▸ Questions
• 1. In the forum thread on making friends at university, how far away does AEgirl's family live?
• 2. Continue the forum thread on making friends at university, picking up after its final post.

▸ Text shown

# Should I give up on making friends?



## AEgirl (May 11, 2013)

I’ve been at my university since Fall 2013. I haven’t had much luck making friends. I seriously have only one person I can call a “friend” there. But I don’t exactly enjoying spending time with her. She just isn’t the kind of person I enjoy associating with. Honestly she’s super annoying. I know that sounds mean but its true. I know beggars cant be choosers, which is why I’m friends with her I guess. But overall I am thankful for her. Without her I wouldn’t have anyone to eat meals with and hangout with.

Anyways, I’m just tired of trying to make friends. Nothing works. Whenever I talk to someone in class we always just remain acquaintances. The only people who seem to take interest are guys who want to date. Right after I tell them I have a boyfriend they’re no longer interested in having not even a friendship. Which I don’t mind. Since I would rather have female friends since I can relate to them more obviously. 

Overall I’m just tired. I think I’ve given up hope.


----------



## meandernorth (Nov 12, 2014)

Are there clubs or activities on campus that you can join? Maybe volunteer or join a service organization? Some people make friends through a sorority. (If you don't like sororities, no problem. Just an idea.) Perhaps a part-time job? 

I wouldn't give up hope. Sometimes friendships happen naturally and on their own timetable. Just keep a positive attitude and remain approachable. That keeps the door open to meet people.


----------



## AEgirl (May 11, 2013)

There are clubs. But I'd rather not join any since I want to focus on my school work. I did join a club my first semester but I really didn't enjoy it. Plus I go to a small private university so there isn't a lot of clubs to choose from. My boyfriend does keep me busy a lot. But at the end of the day its kinda sad knowing I don't even have one real friend.


----------



## Floating on Lilies (Oct 17, 2014)

AEgirl said:


> I've been at my university since Fall 2013. I haven't had much luck making friends. I seriously have only one person I can call a "friend" there. But I don't exactly enjoying spending time with her. She just isn't the kind of person I enjoy associating with. Honestly she's super annoying. I know that sounds mean but its true. I know beggars cant be choosers, which is why I'm friends with her I guess. But overall I am thankful for her. Without her I wouldn't have anyone to eat meals with and hangout with.
> 
> Anyways, I'm just tired of trying to make friends. Nothing works. Whenever I talk to someone in class we always just remain acquaintances. The only people who seem to take interest are guys who want to date. Right after I tell them I have a boyfriend they're no longer interested in having not even a friendship. Which I don't mind. Since I would rather have female friends since I can relate to them more obviously.
> 
> Overall I'm just tired. I think I've given up hope.


Hello, I am dealing with the same issues here. I could never maintain a friendship with anybody in class or at work. I am in my final year at uni and still haven't made any friends. Though I did made ONE friend during the first year of uni but after the semester was over, she stopped contacting me. She really cared for me, well I thought. I feel like no one appreciates me or values me. It saddens me because I feel like this is my last and final chance to make real friends. After uni this year I am done, off to the real working world. I've join couple clubs at school but still no luck. I always feel like it's probably the way I look. I don't know, I feel like I've given up hope as well.


----------



## AEgirl (May 11, 2013)

I know what you mean ^^ I don't want to graduate friendless either. I actually enjoy spending a good amount of time alone. But when I'm not with my boyfriend I don't have anyone else. My family lives 4.5 hours away. If I'm not with my boyfriend I'm just alone in my dorm.

▸ Supplied entries
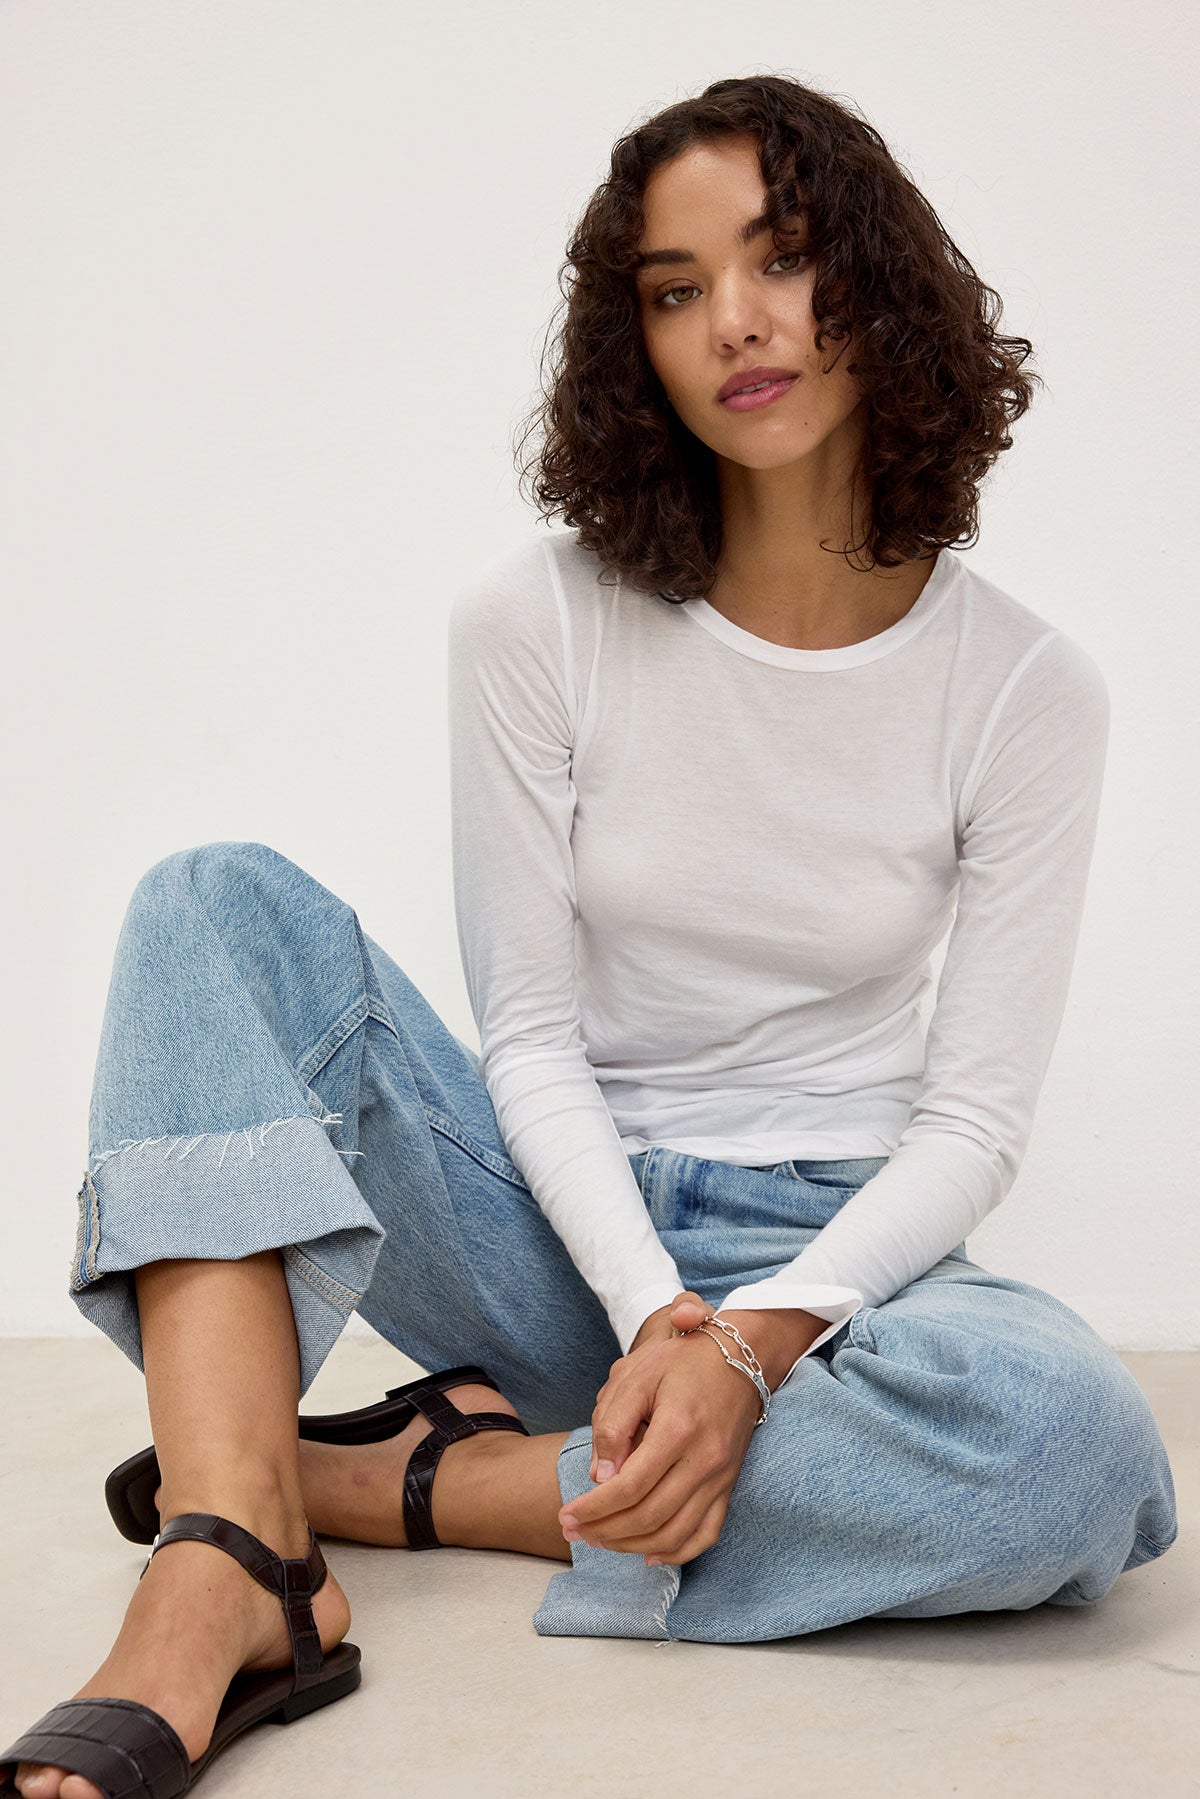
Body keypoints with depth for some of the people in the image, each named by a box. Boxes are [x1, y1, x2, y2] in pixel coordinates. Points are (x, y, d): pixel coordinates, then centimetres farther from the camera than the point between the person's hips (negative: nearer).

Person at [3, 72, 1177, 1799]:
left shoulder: (1025, 688, -7)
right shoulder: (538, 621, -6)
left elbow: (971, 1118, -8)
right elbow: (533, 1037, -7)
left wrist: (754, 1343, -24)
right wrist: (654, 1315, -23)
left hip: (826, 1251, 0)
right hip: (554, 1230, 1)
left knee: (1073, 1443, -34)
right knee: (224, 903, -21)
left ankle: (381, 1482, -22)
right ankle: (227, 1572, -38)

▸ Answers for this exercise
• 1. 4.5 hours away.

• 2.
Spring semester starts on Monday. Hopefully I can change things. But you know, I say that all the time :/


----------



## Sun Burst (Dec 8, 2013)

I dont want to sound rude or anything but you got a friend in university and also a boyfriend, I got neither relationship nor friends in uni or outside uni and you are talking about giving up on making friends.

I am 3th semester in and most people ignore me and I dont talk to anybody. I just commute hour and a half there and back everyday, sitting in front rows during lectures so I learn something and then go back home. Im pretty sure if I graduate I will be friendless and relationshipless with worthless paper anyway. Also you said your uni have clubs..my uni doesnt have any except for religious ones and Im not religious.


----------



## Sun Burst (Dec 8, 2013)

Also you attitude towards your friend. Are you that kind of person that will dump others when its convenient for them?


----------



## Ricebunnyx3 (Sep 1, 2010)

I'm in a club... I've been in this club for 2 years... and the only reason why I kept going was because both years there was at least someone I felt like I could kind of talk to and we were kind of friends... but I couldn't click with anyone else in the club. So when that person wasn't there, it was extremely awkward!!! Sometimes people would try to talk to me, but I wasn't entertaining enough (basically, I'm boring) so they eventually give up, and so I just sit there browsing the web or playing a game on my phone (because sometimes the actually club activities take a while to start). 

I've also done lots of volunteer work through my school and made absolutely no friends and not even really acquaintances through that. 

It's my 4th year of college, but I'm spending it studying abroad, and here I have one friend (but she's leaving soon so I'll soon be friendless again) and back at home, I had really nice roommates - they called me their friend (but we were definitely more like acquaintances). When I go back to take my last semester at college, I feel like this will be the loneliest... it'll be so sad, because my entire college career I had basically 1 or no friends.
I'm losing weight, and I feel like I'll gain more confidence when I'm skinny. Maybe that's stupid - but in my head I feel like I'll be super outgoing when I'm thin, and have a **** ton of friends.


----------



## Ricebunnyx3 (Sep 1, 2010)

Sun Burst said:


> I dont want to sound rude or anything but you got a friend in university and also a boyfriend, I got neither relationship nor friends in uni or outside uni and you are talking about giving up on making friends.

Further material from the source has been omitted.